Bill Joy used an ADM 3A[1] terminal, and looking at the keyboard layout explains vi's key mappings almost entirely.

There are arrow keys printed on HJKL (accessed via control), escape is left of Q, control is left of A, and colon has a dedicated key rather than being shift+semicolon.

Another tidbit is that the home key is also used for tilde, which explains its association with the home directory.

1: https://en.wikipedia.org/wiki/ADM-3A#/media/File:KB_Terminal...

This makes so much sense, and now looking at this image, I wonder if it explains "tabs vs spaces".

It does seem like an additional reason, but I'm convinced tabs were (are?) disliked primarily for historical and technological reasons. Historically the tab key worked with a tab stop; there's always friction when you switch paradigms. Technologically, accommodating a variable width non-printing character on an 80x25 character-mapped display for no particular reason must have seemed both gratuitous and wasteful when you consider the typical hardware of the time (monochrome terminals, CPUs on the order of 1-50 MHz, 1-5 MB RAM, < 1 MB ROM, etc).

> disliked primarily for historical and technological reasons

Huh? AFAIU, all the historical source code uses tabs for indentation. Both K&R and BSD style uses hard tabs, as does Linux kernel style and most older GNU project code for that matter. Various Unix programs assume tabs, for example indentation elision in shell heredoc syntax ("<<-") only works for tabs.

Soft tabs (spaces) has been a relatively new thing in the C/Unix world. You may not notice it because, working as well as they do, hard tabs magically indent according to your local preference, so hard tabs aren't noticeable.[1]

[1] What doesn't work is right-hand alignment. That's most noticeable in modern BSD code, where the style is to tab-align variable types and names into different columns. If your tab stop isn't set to 8 (the required tab stop), they don't line up. Most hard tabbers don't mix indentation and alignment, anymore.

EDIT: Here's the earliest source code for vi I could quickly find: https://github.com/n-t-roff/ex-2.2/blob/220a2cfa/ex.c It uses hard tabs. It's also still using pre-ANSI function syntax, suggesting this code wasn't cleaned up before committing to Git.

Ok apparently I'm super ignorant about this. WTF are people going on about spaces for if hard tabs are the historic standard? I always assumed that Go was progressive, C++ was the norm (ie had no preference), Python and Nim were designed by diehards clinging to the past, and that people were exhibiting their rather famous resistance to change. Apparently this is completely wrong?
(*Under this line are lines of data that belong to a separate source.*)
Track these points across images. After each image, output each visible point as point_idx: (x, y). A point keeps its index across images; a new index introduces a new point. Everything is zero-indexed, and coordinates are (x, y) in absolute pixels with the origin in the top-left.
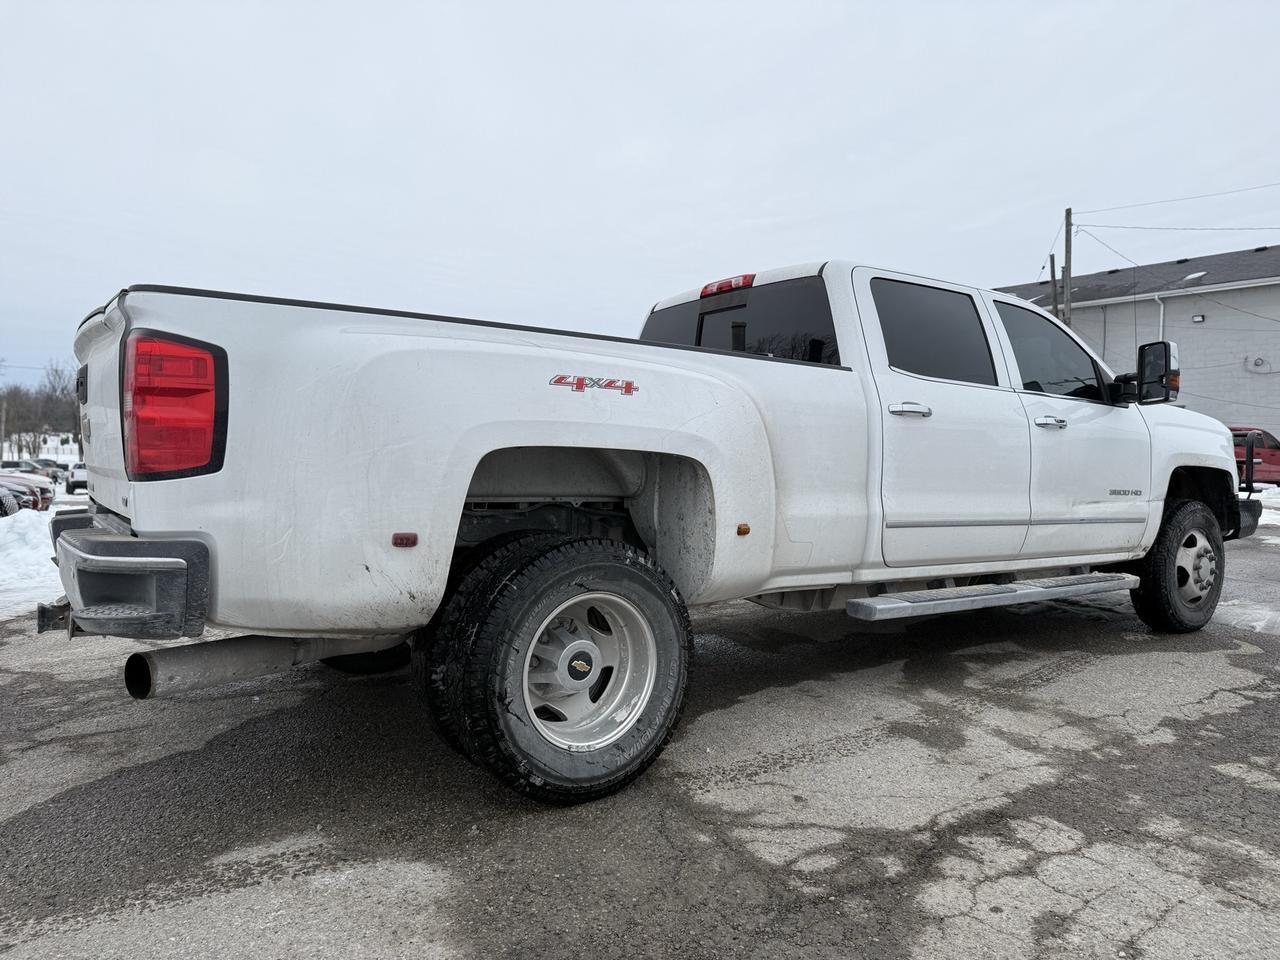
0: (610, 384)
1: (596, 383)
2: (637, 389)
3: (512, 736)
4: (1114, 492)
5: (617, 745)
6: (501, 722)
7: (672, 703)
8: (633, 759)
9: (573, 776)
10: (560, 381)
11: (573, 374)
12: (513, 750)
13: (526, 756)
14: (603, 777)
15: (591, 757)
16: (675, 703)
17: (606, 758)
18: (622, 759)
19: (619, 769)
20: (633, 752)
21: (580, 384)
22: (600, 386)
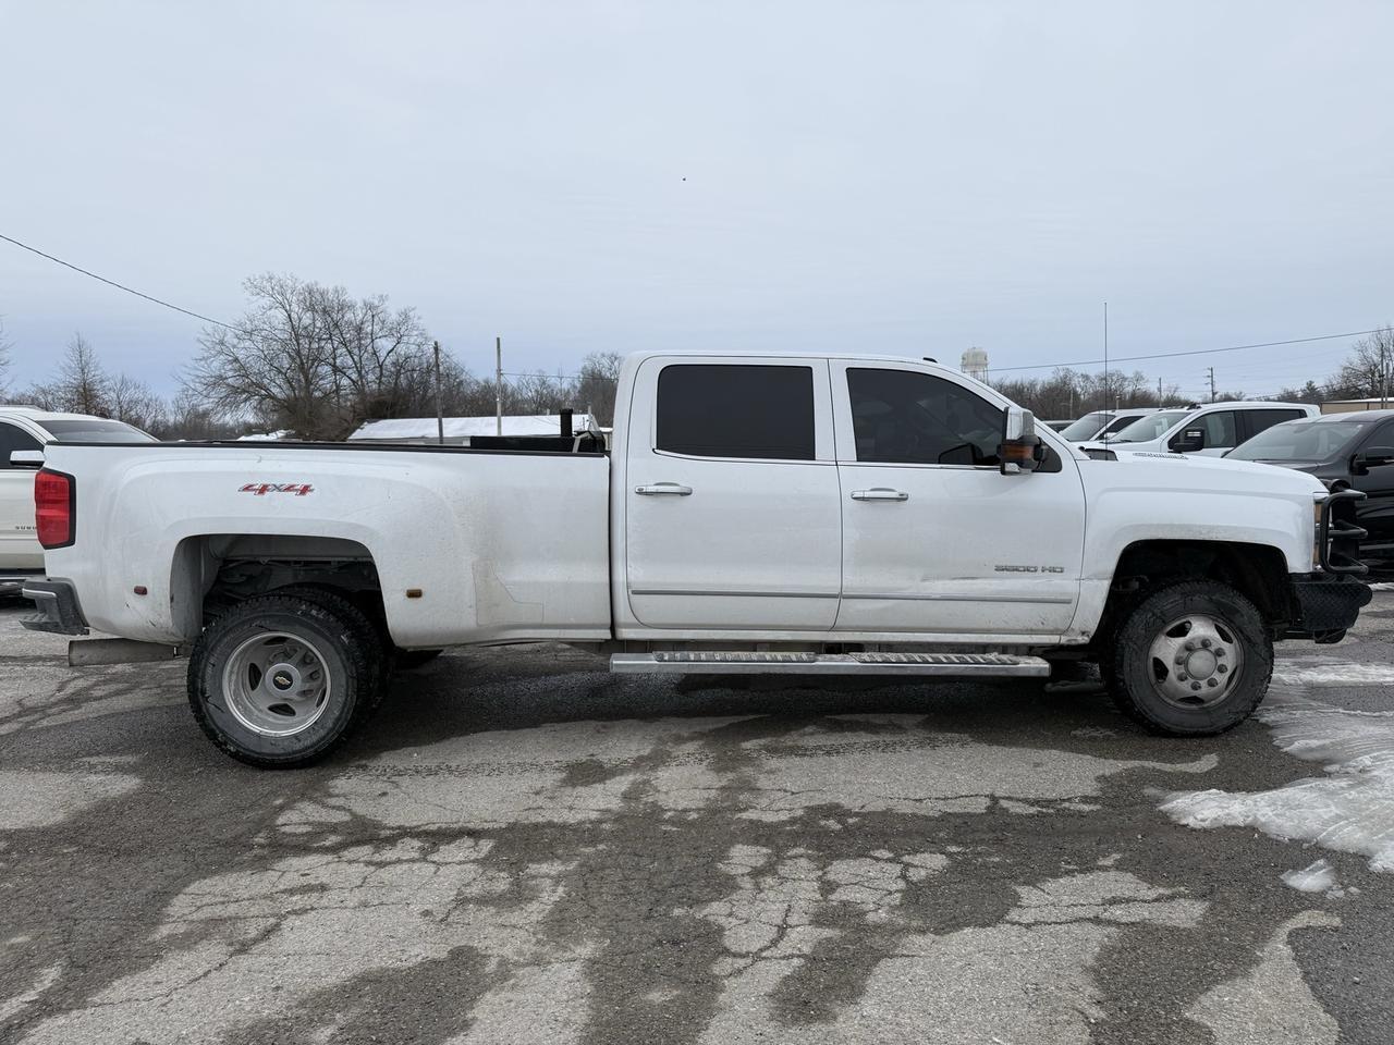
0: (290, 489)
1: (277, 488)
2: (312, 491)
3: (211, 717)
4: (999, 569)
5: (296, 736)
6: (204, 708)
7: (342, 713)
8: (307, 748)
9: (258, 751)
10: (248, 488)
11: (258, 484)
12: (214, 727)
13: (222, 731)
14: (282, 755)
15: (275, 741)
16: (344, 715)
17: (286, 743)
18: (298, 746)
19: (294, 752)
20: (308, 743)
21: (263, 490)
22: (280, 490)
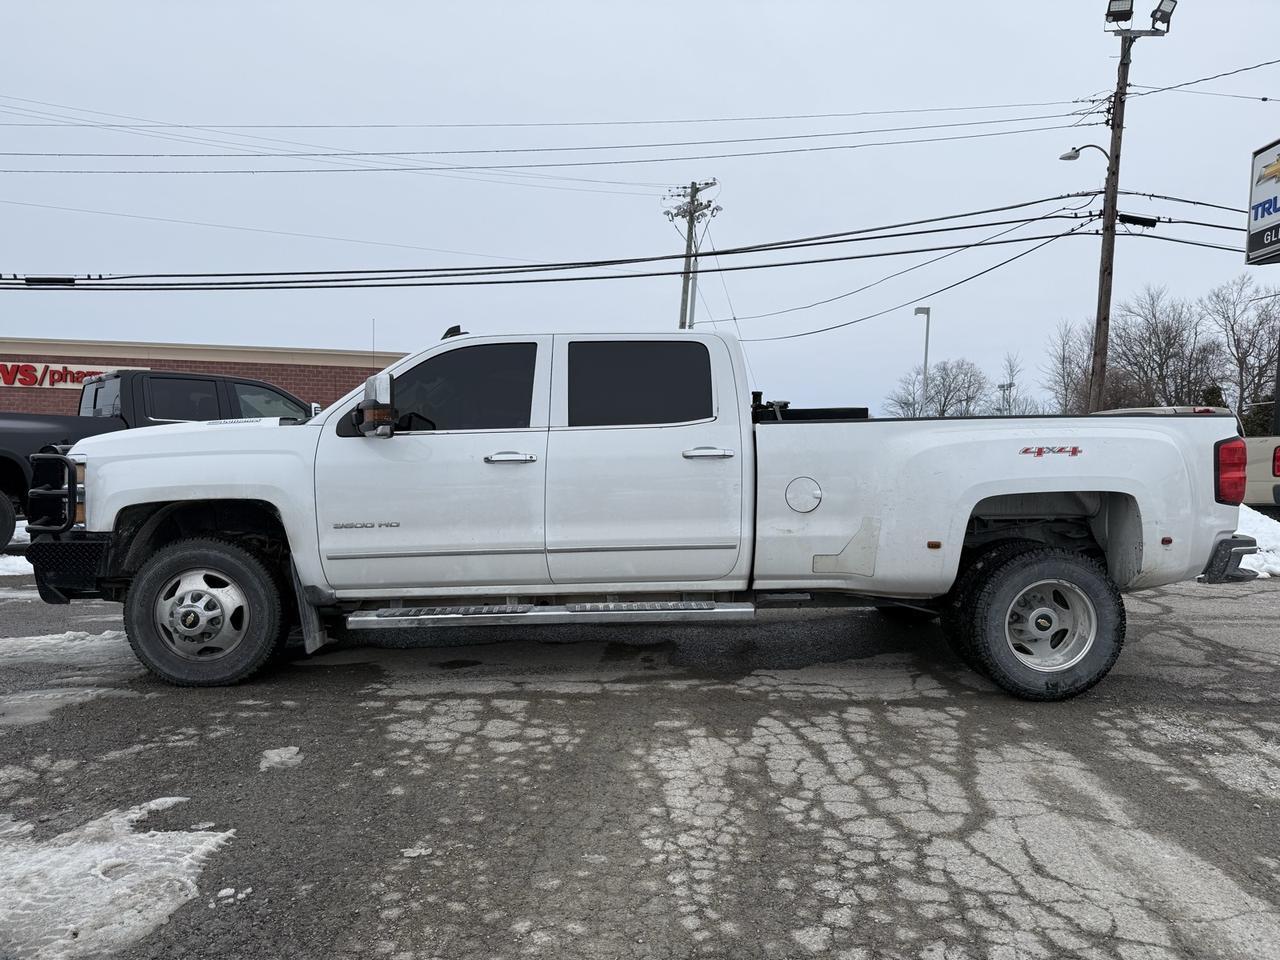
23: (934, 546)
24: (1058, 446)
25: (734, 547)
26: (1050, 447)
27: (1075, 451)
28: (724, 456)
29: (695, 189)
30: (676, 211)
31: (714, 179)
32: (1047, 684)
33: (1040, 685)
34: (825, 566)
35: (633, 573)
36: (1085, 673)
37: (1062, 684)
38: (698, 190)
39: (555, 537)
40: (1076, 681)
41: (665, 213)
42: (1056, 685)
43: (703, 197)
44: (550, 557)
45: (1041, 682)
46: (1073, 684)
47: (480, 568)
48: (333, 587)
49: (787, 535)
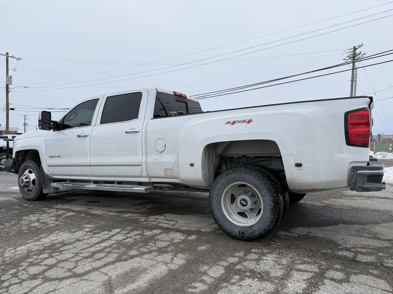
23: (192, 165)
24: (243, 120)
25: (140, 165)
26: (239, 120)
27: (250, 121)
28: (136, 132)
29: (355, 49)
30: (348, 58)
31: (362, 44)
32: (239, 232)
33: (236, 232)
34: (169, 173)
35: (114, 174)
36: (257, 229)
37: (246, 233)
38: (356, 49)
39: (93, 161)
40: (253, 232)
41: (343, 59)
42: (243, 233)
43: (357, 52)
44: (92, 167)
45: (236, 231)
46: (251, 234)
47: (77, 170)
48: (52, 175)
49: (155, 161)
I seem to have made assumptions due to only running into spaces in "old" places such as Python, Vim, Emacs, etc. To be fair, this all happened well before I was born. Why would software developers of all people try to do away with a useful abstraction?!

Oddly, the linked keyboard doesn't appear to have a tab key but the Vi source code you found contains them? Am I missing something obvious?

(`/* Copyright (c) 1979 Regents of the University of California */`, that's some impressively old code to find on GitHub.)

Re BSD: Yeah, tabs don't work for alignment almost by definition. I'm surprised anyone was crazy enough to author a code style that called for it.

Bit strange thinking of Python as "old" .. anyway, what I suspect happened was that tabs were the "new" innovation - in the post-punchcard era. Punchcards couldn't meaningfully have a tab character, but they could have fixed character positions, and this feature was required by COBOL and FORTRAN in their day. It was still present in the F77 standard.

I think the other thing that got in the way of standardising on TAB was that 8 character indent is too much, but once you let people configure it it's no longer consistent between systems.